Die Verwaltungspraxis, bei der Prüfung der Voraussetzungen von Ziffer 9.2 EHZR an das in der erweiterten Meldebescheinigung genannte Einzugsdatum anzuknüpfen, erweist sich auch nicht als willkürliche Regelung, die ihrerseits dem Gleichheitssatz widerspricht. Die Anknüpfung an die Meldebescheinigung entspricht zum einen dem Bedarf der Verwaltungspraxis, in Massenverfahren einen einfachen und leicht zu ermittelnden Tatbestand heranzuziehen, der eine zügige Bearbeitung der entsprechenden Anträge gewährleistet.
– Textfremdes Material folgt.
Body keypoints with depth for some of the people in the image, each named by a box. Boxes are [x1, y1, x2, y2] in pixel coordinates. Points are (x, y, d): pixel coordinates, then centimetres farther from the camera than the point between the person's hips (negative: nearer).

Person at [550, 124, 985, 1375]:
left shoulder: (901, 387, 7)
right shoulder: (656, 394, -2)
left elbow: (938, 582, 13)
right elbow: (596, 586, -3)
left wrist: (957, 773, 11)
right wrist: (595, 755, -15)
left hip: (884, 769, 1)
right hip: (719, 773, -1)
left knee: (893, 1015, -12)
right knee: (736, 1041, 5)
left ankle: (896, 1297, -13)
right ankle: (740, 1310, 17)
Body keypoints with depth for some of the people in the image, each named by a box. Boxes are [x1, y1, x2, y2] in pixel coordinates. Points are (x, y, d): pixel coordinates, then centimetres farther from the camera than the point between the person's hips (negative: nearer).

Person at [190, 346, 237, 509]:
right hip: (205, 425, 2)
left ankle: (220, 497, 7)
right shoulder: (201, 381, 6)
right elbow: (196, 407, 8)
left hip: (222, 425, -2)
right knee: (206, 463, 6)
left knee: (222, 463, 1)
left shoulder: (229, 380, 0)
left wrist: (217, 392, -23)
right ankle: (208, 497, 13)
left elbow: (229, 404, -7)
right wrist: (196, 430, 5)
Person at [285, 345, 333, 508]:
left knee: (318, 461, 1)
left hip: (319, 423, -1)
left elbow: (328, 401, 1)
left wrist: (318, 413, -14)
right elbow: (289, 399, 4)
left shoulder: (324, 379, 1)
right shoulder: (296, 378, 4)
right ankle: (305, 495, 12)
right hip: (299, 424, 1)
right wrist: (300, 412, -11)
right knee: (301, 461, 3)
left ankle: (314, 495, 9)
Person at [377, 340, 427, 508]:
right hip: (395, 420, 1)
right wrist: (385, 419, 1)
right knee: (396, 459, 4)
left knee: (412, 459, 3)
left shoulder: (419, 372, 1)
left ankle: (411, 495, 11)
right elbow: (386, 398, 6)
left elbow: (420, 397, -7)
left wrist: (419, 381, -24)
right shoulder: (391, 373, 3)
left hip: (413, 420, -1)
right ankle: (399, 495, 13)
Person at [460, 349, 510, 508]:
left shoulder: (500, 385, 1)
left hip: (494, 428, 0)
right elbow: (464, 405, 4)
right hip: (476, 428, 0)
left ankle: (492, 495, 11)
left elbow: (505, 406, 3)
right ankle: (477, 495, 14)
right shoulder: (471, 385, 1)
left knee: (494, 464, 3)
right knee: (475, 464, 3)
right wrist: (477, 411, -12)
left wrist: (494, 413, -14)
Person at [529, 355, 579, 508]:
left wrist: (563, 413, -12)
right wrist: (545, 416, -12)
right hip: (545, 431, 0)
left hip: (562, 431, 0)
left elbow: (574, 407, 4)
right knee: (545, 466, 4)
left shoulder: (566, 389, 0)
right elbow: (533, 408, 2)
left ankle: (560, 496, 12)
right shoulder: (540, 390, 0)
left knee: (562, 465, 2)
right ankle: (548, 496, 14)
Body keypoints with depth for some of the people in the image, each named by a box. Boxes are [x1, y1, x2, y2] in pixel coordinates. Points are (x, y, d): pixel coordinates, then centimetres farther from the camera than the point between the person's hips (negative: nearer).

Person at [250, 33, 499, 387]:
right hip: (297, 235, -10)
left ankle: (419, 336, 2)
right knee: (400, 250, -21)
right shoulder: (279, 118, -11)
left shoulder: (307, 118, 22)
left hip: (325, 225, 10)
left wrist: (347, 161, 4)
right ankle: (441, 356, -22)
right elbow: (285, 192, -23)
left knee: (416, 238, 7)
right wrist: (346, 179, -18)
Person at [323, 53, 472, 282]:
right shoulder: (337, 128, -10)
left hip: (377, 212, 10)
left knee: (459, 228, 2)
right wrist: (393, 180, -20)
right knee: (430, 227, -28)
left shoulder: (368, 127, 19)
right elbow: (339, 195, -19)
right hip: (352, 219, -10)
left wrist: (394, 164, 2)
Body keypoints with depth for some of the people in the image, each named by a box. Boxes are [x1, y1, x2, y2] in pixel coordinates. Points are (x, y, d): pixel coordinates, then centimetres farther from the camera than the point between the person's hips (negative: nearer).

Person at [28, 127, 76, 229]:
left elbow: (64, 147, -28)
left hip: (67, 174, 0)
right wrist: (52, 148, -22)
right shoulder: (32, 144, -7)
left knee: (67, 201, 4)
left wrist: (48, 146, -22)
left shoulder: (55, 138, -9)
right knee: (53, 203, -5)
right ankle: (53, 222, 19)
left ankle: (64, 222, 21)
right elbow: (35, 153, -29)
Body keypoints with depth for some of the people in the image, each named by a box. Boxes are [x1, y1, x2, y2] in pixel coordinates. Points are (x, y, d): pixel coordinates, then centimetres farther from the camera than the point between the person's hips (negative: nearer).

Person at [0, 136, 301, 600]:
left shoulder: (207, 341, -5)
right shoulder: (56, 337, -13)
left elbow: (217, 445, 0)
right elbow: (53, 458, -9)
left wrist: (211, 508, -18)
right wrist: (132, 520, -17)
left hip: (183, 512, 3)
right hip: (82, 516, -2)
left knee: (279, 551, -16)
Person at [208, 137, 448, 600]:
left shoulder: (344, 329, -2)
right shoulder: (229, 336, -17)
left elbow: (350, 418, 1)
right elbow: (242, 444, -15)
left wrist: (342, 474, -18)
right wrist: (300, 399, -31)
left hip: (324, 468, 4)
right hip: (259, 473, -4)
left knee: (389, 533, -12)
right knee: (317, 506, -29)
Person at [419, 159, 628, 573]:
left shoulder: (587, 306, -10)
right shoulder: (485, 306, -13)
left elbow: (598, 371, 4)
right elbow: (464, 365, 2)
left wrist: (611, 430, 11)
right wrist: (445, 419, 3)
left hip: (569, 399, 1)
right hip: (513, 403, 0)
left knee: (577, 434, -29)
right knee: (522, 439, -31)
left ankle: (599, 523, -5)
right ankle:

Darüber hinaus erweist sich der Rückgriff auf die Daten der Meldebescheinigung aber auch deshalb als sachgerecht – und nicht von sachfremden Erwägungen getragen -, weil das Melderecht den Betroffenen zur Angabe zutreffender Daten verpflichtet. Die Willkürgrenze wird dabei auch nicht schon überschritten, wenn es für eine alternative Förderpraxis gute Gründe gäbe, sondern erst wenn die maßgeblichen Kriterien der Zulagengewähr unter keinem denkbaren Aspekt rechtlich vertretbar wären und sich daher der Schluss aufdrängen würde, dass sie auf sachfremden Erwägungen beruhen. Vielmehr erweist sich das Abstellen auf die erweiterte Meldebescheinigung für die Bestimmung des Zeitpunktes des Wohnungsbezugs als sachgerecht und einfacher zu handhaben, als die Ermittlung des Zeitpunktes anhand anderer Beweismittel, zumal die Meldebescheinigung auf den eigenen Angaben des Betroffenen beruht. Somit hätte es die Klägerin im vorliegenden Fall selbst in der Hand gehabt, durch die Angabe des „richtigen“ Einzugsdatums bei der Meldebehörde die Gewährung der Eigenheimzulage zu erwirken. Dass das Einzugsdatum in der Meldebescheinigung fehlerhaft sein soll, liegt somit allein im Verantwortungsbereich der Klägerin (BayVGH, B.v. 19.5.2021 – 12 ZB 21.430 – juris Rn. 13; B.v. 23.6.2021 – 12 ZB 21.1284 – juris Rn. 11).
Schließlich sind vorliegend auch keine Anhaltspunkte ersichtlich bzw. vorgetragen, weshalb vorliegend ein atypischer Fall gegeben sein soll, der ausnahmsweise eine Abweichung von der bestehenden Verwaltungspraxis rechtfertigen könnte. Zwar wäre es grundsätzlich möglich gewesen, die Förderpraxis so auszugestalten, dass nur im Regelfall auf die Meldebescheinigung, bei einem anderweitigen Nachweis eines davon abweichenden Einzugsdatums jedoch auf dieses abgestellt würde. Von Rechts wegen ist dies jedoch nicht zwingend geboten. Denn die Unrichtigkeit des Einzugsdatums in der Meldebescheinigung, die die Atypik begründen soll, beruht auf den persönlichen Angaben der Klägerin und entstammt mithin ihrer Sphäre (BayVGH, B.v. 23.6. 2021 – 12 ZB 21.1284 – juris Rn. 12).
Nach alldem war die Klage in vollem Umfang abzuweisen.
II. Die Kostenentscheidung beruht auf § 154 Abs. 1 VwGO.
Die Entscheidung über die vorläufige Vollstreckbarkeit fußt auf § 167 Abs. 1 VwGO i.V.m. § 708 Nr. 11, § 711 ZPO.